=== What you need to do ===
Reproduce the data below verbatim, omitting the pictures from your answer.

==== Material for this exercise

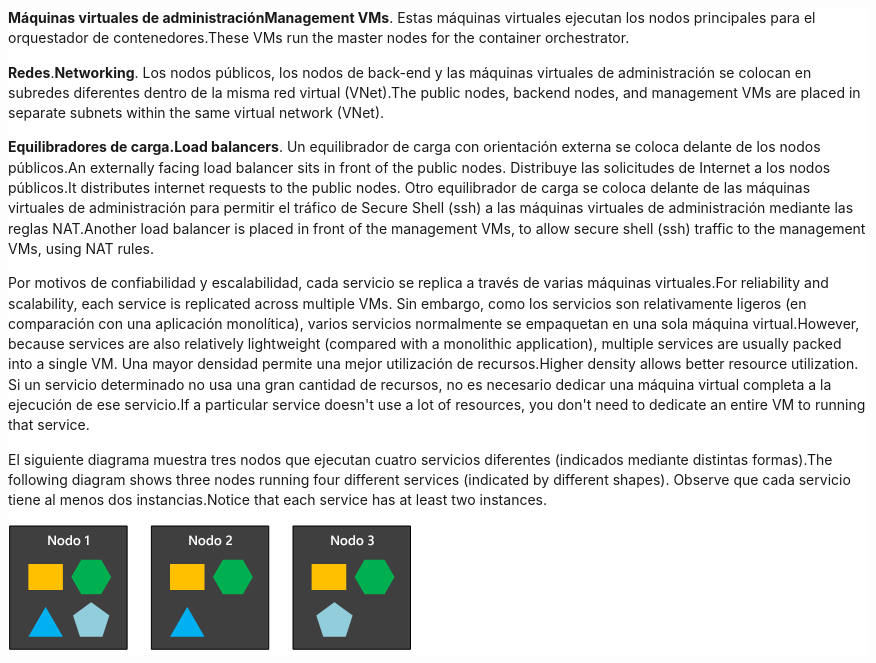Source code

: <span data-ttu-id="1e04c-228">**Máquinas virtuales de administración**</span><span class="sxs-lookup"><span data-stu-id="1e04c-228">**Management VMs**.</span></span> <span data-ttu-id="1e04c-229">Estas máquinas virtuales ejecutan los nodos principales para el orquestador de contenedores.</span><span class="sxs-lookup"><span data-stu-id="1e04c-229">These VMs run the master nodes for the container orchestrator.</span></span> 

<span data-ttu-id="1e04c-230">**Redes**.</span><span class="sxs-lookup"><span data-stu-id="1e04c-230">**Networking**.</span></span> <span data-ttu-id="1e04c-231">Los nodos públicos, los nodos de back-end y las máquinas virtuales de administración se colocan en subredes diferentes dentro de la misma red virtual (VNet).</span><span class="sxs-lookup"><span data-stu-id="1e04c-231">The public nodes, backend nodes, and management VMs are placed in separate subnets within the same virtual network (VNet).</span></span> 

<span data-ttu-id="1e04c-232">**Equilibradores de carga.**</span><span class="sxs-lookup"><span data-stu-id="1e04c-232">**Load balancers**.</span></span>  <span data-ttu-id="1e04c-233">Un equilibrador de carga con orientación externa se coloca delante de los nodos públicos.</span><span class="sxs-lookup"><span data-stu-id="1e04c-233">An externally facing load balancer sits in front of the public nodes.</span></span> <span data-ttu-id="1e04c-234">Distribuye las solicitudes de Internet a los nodos públicos.</span><span class="sxs-lookup"><span data-stu-id="1e04c-234">It distributes internet requests to the public nodes.</span></span> <span data-ttu-id="1e04c-235">Otro equilibrador de carga se coloca delante de las máquinas virtuales de administración para permitir el tráfico de Secure Shell (ssh) a las máquinas virtuales de administración mediante las reglas NAT.</span><span class="sxs-lookup"><span data-stu-id="1e04c-235">Another load balancer is placed in front of the management VMs, to allow secure shell (ssh) traffic to the management VMs, using NAT rules.</span></span>

<span data-ttu-id="1e04c-236">Por motivos de confiabilidad y escalabilidad, cada servicio se replica a través de varias máquinas virtuales.</span><span class="sxs-lookup"><span data-stu-id="1e04c-236">For reliability and scalability, each service is replicated across multiple VMs.</span></span> <span data-ttu-id="1e04c-237">Sin embargo, como los servicios son relativamente ligeros (en comparación con una aplicación monolítica), varios servicios normalmente se empaquetan en una sola máquina virtual.</span><span class="sxs-lookup"><span data-stu-id="1e04c-237">However, because services are also relatively lightweight (compared with a monolithic application), multiple services are usually packed into a single VM.</span></span> <span data-ttu-id="1e04c-238">Una mayor densidad permite una mejor utilización de recursos.</span><span class="sxs-lookup"><span data-stu-id="1e04c-238">Higher density allows better resource utilization.</span></span> <span data-ttu-id="1e04c-239">Si un servicio determinado no usa una gran cantidad de recursos, no es necesario dedicar una máquina virtual completa a la ejecución de ese servicio.</span><span class="sxs-lookup"><span data-stu-id="1e04c-239">If a particular service doesn't use a lot of resources, you don't need to dedicate an entire VM to running that service.</span></span>

<span data-ttu-id="1e04c-240">El siguiente diagrama muestra tres nodos que ejecutan cuatro servicios diferentes (indicados mediante distintas formas).</span><span class="sxs-lookup"><span data-stu-id="1e04c-240">The following diagram shows three nodes running four different services (indicated by different shapes).</span></span> <span data-ttu-id="1e04c-241">Observe que cada servicio tiene al menos dos instancias.</span><span class="sxs-lookup"><span data-stu-id="1e04c-241">Notice that each service has at least two instances.</span></span> 
 
![](./images/microservices-node-density.png)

========

=== Your solution ===
Source code

: <span data-ttu-id="1e04c-228">**Máquinas virtuales de administración**</span><span class="sxs-lookup"><span data-stu-id="1e04c-228">**Management VMs**.</span></span> <span data-ttu-id="1e04c-229">Estas máquinas virtuales ejecutan los nodos principales para el orquestador de contenedores.</span><span class="sxs-lookup"><span data-stu-id="1e04c-229">These VMs run the master nodes for the container orchestrator.</span></span> 

<span data-ttu-id="1e04c-230">**Redes**.</span><span class="sxs-lookup"><span data-stu-id="1e04c-230">**Networking**.</span></span> <span data-ttu-id="1e04c-231">Los nodos públicos, los nodos de back-end y las máquinas virtuales de administración se colocan en subredes diferentes dentro de la misma red virtual (VNet).</span><span class="sxs-lookup"><span data-stu-id="1e04c-231">The public nodes, backend nodes, and management VMs are placed in separate subnets within the same virtual network (VNet).</span></span> 

<span data-ttu-id="1e04c-232">**Equilibradores de carga.**</span><span class="sxs-lookup"><span data-stu-id="1e04c-232">**Load balancers**.</span></span>  <span data-ttu-id="1e04c-233">Un equilibrador de carga con orientación externa se coloca delante de los nodos públicos.</span><span class="sxs-lookup"><span data-stu-id="1e04c-233">An externally facing load balancer sits in front of the public nodes.</span></span> <span data-ttu-id="1e04c-234">Distribuye las solicitudes de Internet a los nodos públicos.</span><span class="sxs-lookup"><span data-stu-id="1e04c-234">It distributes internet requests to the public nodes.</span></span> <span data-ttu-id="1e04c-235">Otro equilibrador de carga se coloca delante de las máquinas virtuales de administración para permitir el tráfico de Secure Shell (ssh) a las máquinas virtuales de administración mediante las reglas NAT.</span><span class="sxs-lookup"><span data-stu-id="1e04c-235">Another load balancer is placed in front of the management VMs, to allow secure shell (ssh) traffic to the management VMs, using NAT rules.</span></span>

<span data-ttu-id="1e04c-236">Por motivos de confiabilidad y escalabilidad, cada servicio se replica a través de varias máquinas virtuales.</span><span class="sxs-lookup"><span data-stu-id="1e04c-236">For reliability and scalability, each service is replicated across multiple VMs.</span></span> <span data-ttu-id="1e04c-237">Sin embargo, como los servicios son relativamente ligeros (en comparación con una aplicación monolítica), varios servicios normalmente se empaquetan en una sola máquina virtual.</span><span class="sxs-lookup"><span data-stu-id="1e04c-237">However, because services are also relatively lightweight (compared with a monolithic application), multiple services are usually packed into a single VM.</span></span> <span data-ttu-id="1e04c-238">Una mayor densidad permite una mejor utilización de recursos.</span><span class="sxs-lookup"><span data-stu-id="1e04c-238">Higher density allows better resource utilization.</span></span> <span data-ttu-id="1e04c-239">Si un servicio determinado no usa una gran cantidad de recursos, no es necesario dedicar una máquina virtual completa a la ejecución de ese servicio.</span><span class="sxs-lookup"><span data-stu-id="1e04c-239">If a particular service doesn't use a lot of resources, you don't need to dedicate an entire VM to running that service.</span></span>

<span data-ttu-id="1e04c-240">El siguiente diagrama muestra tres nodos que ejecutan cuatro servicios diferentes (indicados mediante distintas formas).</span><span class="sxs-lookup"><span data-stu-id="1e04c-240">The following diagram shows three nodes running four different services (indicated by different shapes).</span></span> <span data-ttu-id="1e04c-241">Observe que cada servicio tiene al menos dos instancias.</span><span class="sxs-lookup"><span data-stu-id="1e04c-241">Notice that each service has at least two instances.</span></span> 
 
![](./images/microservices-node-density.png)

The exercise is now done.